Analysis of the osmotic tolerance of WT and VpSBP16 transgenic A. thaliana seedlings. (A–C) Photographs of seedlings sown on MS basal medium, MS basal medium supplemented with 150 mM NaCl or 400 mM mannitol for 14, 35 and 20 days, respectively. The experiments were repeated three times with consistent results, scale bars: 1 cm. (D–G) Root growth (D–F) and root length (G) of WT and transgenic lines grown on MS basal medium, MS basal medium supplemented with 150 mM NaCl or 400 mM mannitol for 14, 35 and 20days, respectively. The experiments were repeated three times with consistent results, scale bars: 1 cm. (H) Water loss rate from 2-week-old detached transgenic and WT plants grown on the same MS basal medium, measured over a 50 min experimentation period. (I) Electrolyte leakage of seedlings of WT and the VpSBP16-1, VpSBP16-14 and VpSBP16-47 transgenic plants sampled at the last time point of dehydration.
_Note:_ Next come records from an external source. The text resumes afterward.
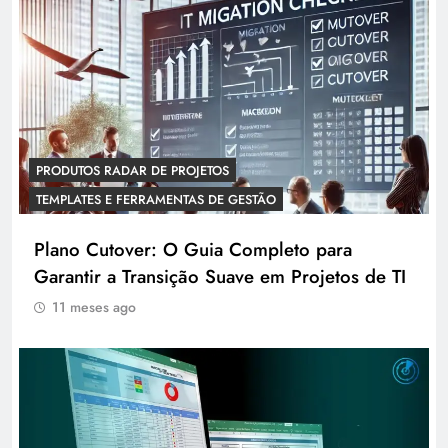
PRODUTOS RADAR DE PROJETOS
TEMPLATES E FERRAMENTAS DE GESTÃO
Plano Cutover: O Guia Completo para
Garantir a Transição Suave em Projetos de TI
11 meses ago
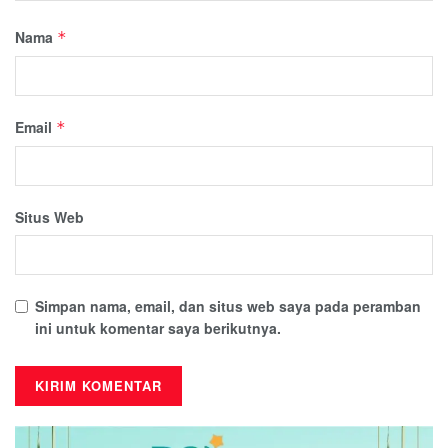
Nama
*
Email
*
Situs Web
Simpan nama, email, dan situs web saya pada peramban
ini untuk komentar saya berikutnya.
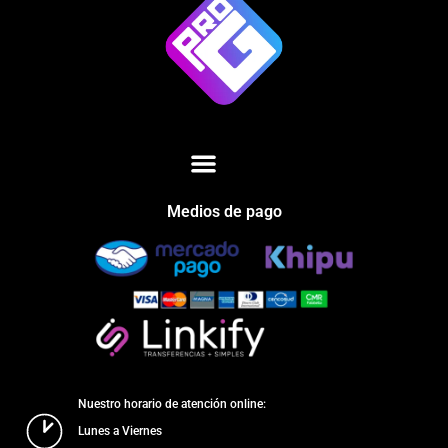
Medios de pago
Nuestro horario de atención online:
Lunes a Viernes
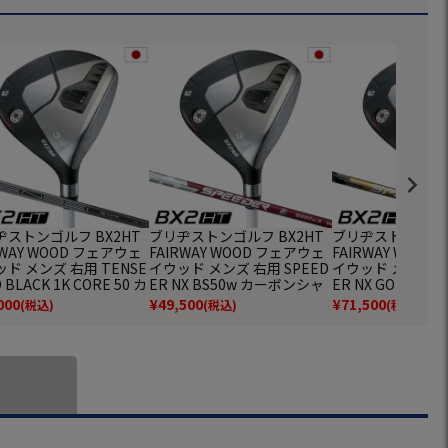
ヂストンゴルフ BX2HT
ブリヂストンゴルフ BX2HT
ブリヂストンゴルフ
RWAY WOOD フェアウェ
FAIRWAY WOOD フェアウェ
FAIRWAY WOO
ド メンズ 右用 TENSE
イウッド メンズ 右用 SPEED
イウッド メンズ 右
O BLACK 1K CORE 50 カ
ER NX BS50w カーボンシャ
ER NX GOLD 5
シャフト BRIDGESTO
フト BRIDGESTONE GOLF
ャフト BRIDGEST
000
¥
49,500
¥
71,500
(税込)
(税込)
(税込)
GOLF 日本正規品 2025年
日本正規品 2025年モデル
F 日本正規品 20
ル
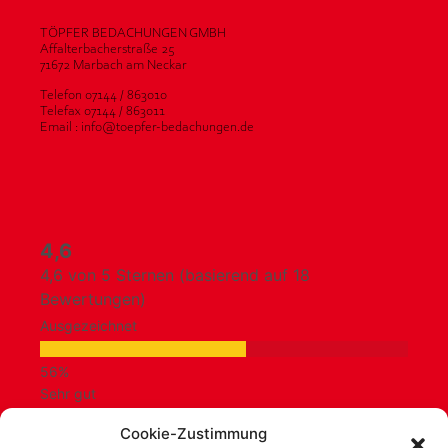
TÖPFER BEDACHUNGEN GMBH
Affalterbacherstraße 25
71672 Marbach am Neckar
Telefon 07144 / 863010
Telefax 07144 / 863011
Email : info@toepfer-bedachungen.de
4,6
4,6 von 5 Sternen (basierend auf 18
Bewertungen)
Ausgezeichnet
Sehr gut
Cookie-Zustimmung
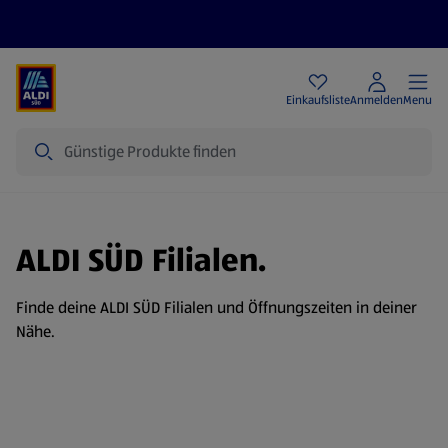
Angebote
Einkaufsliste
Anmelden
Menu
Suche
ALDI SÜD Filialen.
Finde deine ALDI SÜD Filialen und Öffnungszeiten in deiner
Nähe.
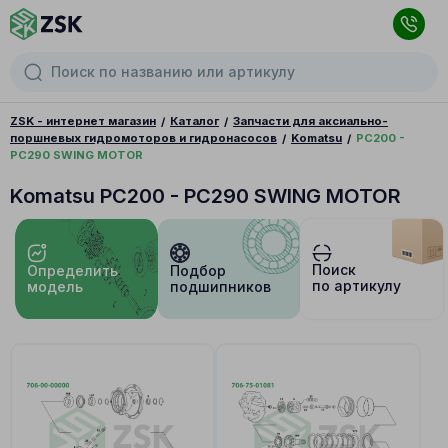
ZSK - интернет магазин
Каталог
Запчасти для аксиально-
поршневых гидромоторов и гидронасосов
Komatsu
PC200 -
PC290 SWING MOTOR
Komatsu PC200 - PC290 SWING MOTOR
Поиск
Определить
Подбор
по артикулу
модель
подшипников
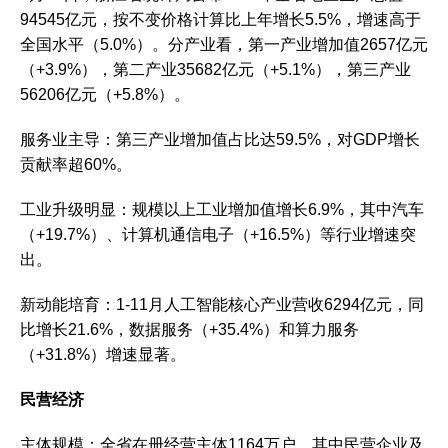
94545亿元‌，按不变价格计算比上年增长‌5.5%‌，增速高于
全国水平（5.0%）。分产业看，第一产业增加值2657亿元
（+3.9%），第二产业35682亿元（+5.1%），第三产业
56206亿元（+5.8%）。‌‌
‌服务业主导‌：第三产业增加值占比达59.5%，对GDP增长
贡献率超60%。‌‌
‌工业升级明显‌：规模以上工业增加值增长6.9%，其中汽车
（+19.7%）、计算机通信电子（+16.5%）等行业增速突
出。‌‌
‌新动能培育‌：1-11月人工智能核心产业营收6294亿元，同
比增长21.6%，数据服务（+35.4%）和算力服务
（+31.8%）增速显著。‌‌
民营经济
‌主体规模‌：全省在册经营主体1164万户，其中民营企业及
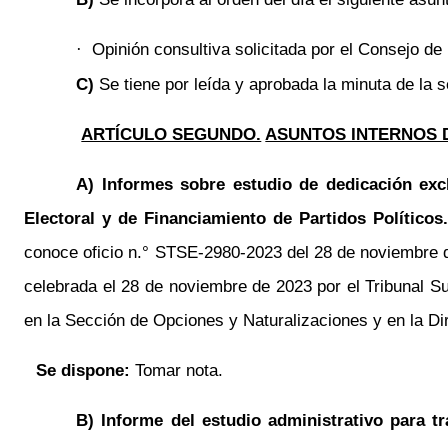
Opinión consultiva solicitada por el Consejo de
·
C)
Se tiene por leída y aprobada la minuta de la 
ARTÍCULO SEGUNDO.
ASUNTOS INTERNOS 
A)
Informes sobre estudio de dedicación exc
Electoral y de Financiamiento de Partidos Políticos
conoce oficio
n.°
STSE-2980-2023 del 28 de noviembre de 
celebrada el 28 de noviembre de 2023 por el Tribunal S
en la Sección de Opciones y Naturalizaciones y en la Dir
Se dispone:
Tomar nota.
B) Informe del estudio administrativo para t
Asterisks indicated values that are significantly different from WT (n = 50 for each genotype, * 0.01< p < 0.05, one-way ANOVA). Each data point is the mean of three replicates of ten detached plants.

Figure 6

Growth of WT and VpSBP16 transgenic A. thaliana plants in pots under non-stress or osmotic stress conditions. (A) Representative photographs of 3-week-old WT and transgenic lines before salt treatment and after salt treatment for 1 week. The experiments were repeated three times with consistent results, scale bars: 1 cm.(B) Survival rates of WT and transgenic lines 3 days after re-watering. Each data point is the mean of three replicates. The error bars indicate the SD. (n = 50 for each genotype, * 0.01< p < 0.05, one-way ANOVA). (C) Representative photographs showing the phenotype of plants before drought, 18 days after drought treatment and 3 days after re-watering. The experiments were repeated three times with consistent results, scale bars: 1 cm.

Figure 7

Histochemical staining assay of ROS accumulation with nitro blue tetrazolium (NBT) and diaminobenzidine (DAB) in 2-week-old wild type (WT), or VpSBP16-1, VpSBP16-14 and VpSBP16-47 transgenic lines after salt treatment for 1 week or after the transpirational water loss from 50 min. The experiment was repeated three times with 5–10 leaves or plants.

Figure 8

Expression levels of abiotic stress responsive genes in 3-week-old WT and VpSBP16 transgenic A. thaliana plants. AtActin1 was used as internal control for qRT-PCR. Mean values and SDs were obtained from three technical and three biological.